-- Begin Recorded data --

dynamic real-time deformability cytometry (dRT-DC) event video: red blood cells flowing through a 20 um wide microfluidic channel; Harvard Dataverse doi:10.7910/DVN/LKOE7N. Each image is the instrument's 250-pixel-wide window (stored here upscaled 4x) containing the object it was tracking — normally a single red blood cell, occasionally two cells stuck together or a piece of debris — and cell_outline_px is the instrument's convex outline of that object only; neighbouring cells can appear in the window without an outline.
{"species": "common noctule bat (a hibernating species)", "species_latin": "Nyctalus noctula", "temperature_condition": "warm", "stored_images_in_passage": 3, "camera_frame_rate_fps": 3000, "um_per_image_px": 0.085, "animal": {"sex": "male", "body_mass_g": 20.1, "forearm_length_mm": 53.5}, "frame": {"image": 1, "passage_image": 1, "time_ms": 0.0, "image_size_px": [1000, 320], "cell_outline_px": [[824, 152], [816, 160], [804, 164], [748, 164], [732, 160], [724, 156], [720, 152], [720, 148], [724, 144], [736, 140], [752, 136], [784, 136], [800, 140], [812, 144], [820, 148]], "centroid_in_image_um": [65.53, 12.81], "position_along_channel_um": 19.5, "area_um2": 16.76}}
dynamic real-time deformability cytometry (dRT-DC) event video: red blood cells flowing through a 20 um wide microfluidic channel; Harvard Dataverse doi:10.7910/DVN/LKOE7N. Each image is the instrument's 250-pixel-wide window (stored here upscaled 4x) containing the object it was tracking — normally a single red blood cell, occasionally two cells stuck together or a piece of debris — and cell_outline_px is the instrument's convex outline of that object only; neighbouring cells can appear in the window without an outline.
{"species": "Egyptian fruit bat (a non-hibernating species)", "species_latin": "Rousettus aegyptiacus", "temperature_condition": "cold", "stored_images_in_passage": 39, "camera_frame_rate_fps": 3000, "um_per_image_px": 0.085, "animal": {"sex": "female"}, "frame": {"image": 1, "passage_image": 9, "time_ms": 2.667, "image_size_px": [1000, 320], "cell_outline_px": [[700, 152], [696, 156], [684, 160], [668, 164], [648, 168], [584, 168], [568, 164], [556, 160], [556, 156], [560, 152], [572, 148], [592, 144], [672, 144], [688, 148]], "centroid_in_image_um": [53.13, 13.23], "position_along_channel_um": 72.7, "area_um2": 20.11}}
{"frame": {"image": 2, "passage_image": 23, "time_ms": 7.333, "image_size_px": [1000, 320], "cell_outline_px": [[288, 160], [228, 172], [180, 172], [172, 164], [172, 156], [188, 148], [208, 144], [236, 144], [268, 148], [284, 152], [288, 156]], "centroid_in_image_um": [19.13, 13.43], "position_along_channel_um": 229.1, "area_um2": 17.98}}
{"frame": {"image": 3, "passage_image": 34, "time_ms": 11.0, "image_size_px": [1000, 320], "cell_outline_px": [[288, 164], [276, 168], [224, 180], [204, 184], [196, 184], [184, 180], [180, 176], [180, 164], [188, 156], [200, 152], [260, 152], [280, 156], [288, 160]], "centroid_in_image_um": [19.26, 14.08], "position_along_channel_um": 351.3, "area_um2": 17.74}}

-- End Recorded data --

- What to work on -
Transcribe the full listing above without leaving anything out.

- Solved problem -
dynamic real-time deformability cytometry (dRT-DC) event video: red blood cells flowing through a 20 um wide microfluidic channel; Harvard Dataverse doi:10.7910/DVN/LKOE7N. Each image is the instrument's 250-pixel-wide window (stored here upscaled 4x) containing the object it was tracking — normally a single red blood cell, occasionally two cells stuck together or a piece of debris — and cell_outline_px is the instrument's convex outline of that object only; neighbouring cells can appear in the window without an outline.
{"species": "common noctule bat (a hibernating species)", "species_latin": "Nyctalus noctula", "temperature_condition": "warm", "stored_images_in_passage": 3, "camera_frame_rate_fps": 3000, "um_per_image_px": 0.085, "animal": {"sex": "male", "body_mass_g": 20.1, "forearm_length_mm": 53.5}, "frame": {"image": 1, "passage_image": 1, "time_ms": 0.0, "image_size_px": [1000, 320], "cell_outline_px": [[824, 152], [816, 160], [804, 164], [748, 164], [732, 160], [724, 156], [720, 152], [720, 148], [724, 144], [736, 140], [752, 136], [784, 136], [800, 140], [812, 144], [820, 148]], "centroid_in_image_um": [65.53, 12.81], "position_along_channel_um": 19.5, "area_um2": 16.76}}
dynamic real-time deformability cytometry (dRT-DC) event video: red blood cells flowing through a 20 um wide microfluidic channel; Harvard Dataverse doi:10.7910/DVN/LKOE7N. Each image is the instrument's 250-pixel-wide window (stored here upscaled 4x) containing the object it was tracking — normally a single red blood cell, occasionally two cells stuck together or a piece of debris — and cell_outline_px is the instrument's convex outline of that object only; neighbouring cells can appear in the window without an outline.
{"species": "Egyptian fruit bat (a non-hibernating species)", "species_latin": "Rousettus aegyptiacus", "temperature_condition": "cold", "stored_images_in_passage": 39, "camera_frame_rate_fps": 3000, "um_per_image_px": 0.085, "animal": {"sex": "female"}, "frame": {"image": 1, "passage_image": 9, "time_ms": 2.667, "image_size_px": [1000, 320], "cell_outline_px": [[700, 152], [696, 156], [684, 160], [668, 164], [648, 168], [584, 168], [568, 164], [556, 160], [556, 156], [560, 152], [572, 148], [592, 144], [672, 144], [688, 148]], "centroid_in_image_um": [53.13, 13.23], "position_along_channel_um": 72.7, "area_um2": 20.11}}
{"frame": {"image": 2, "passage_image": 23, "time_ms": 7.333, "image_size_px": [1000, 320], "cell_outline_px": [[288, 160], [228, 172], [180, 172], [172, 164], [172, 156], [188, 148], [208, 144], [236, 144], [268, 148], [284, 152], [288, 156]], "centroid_in_image_um": [19.13, 13.43], "position_along_channel_um": 229.1, "area_um2": 17.98}}
{"frame": {"image": 3, "passage_image": 34, "time_ms": 11.0, "image_size_px": [1000, 320], "cell_outline_px": [[288, 164], [276, 168], [224, 180], [204, 184], [196, 184], [184, 180], [180, 176], [180, 164], [188, 156], [200, 152], [260, 152], [280, 156], [288, 160]], "centroid_in_image_um": [19.26, 14.08], "position_along_channel_um": 351.3, "area_um2": 17.74}}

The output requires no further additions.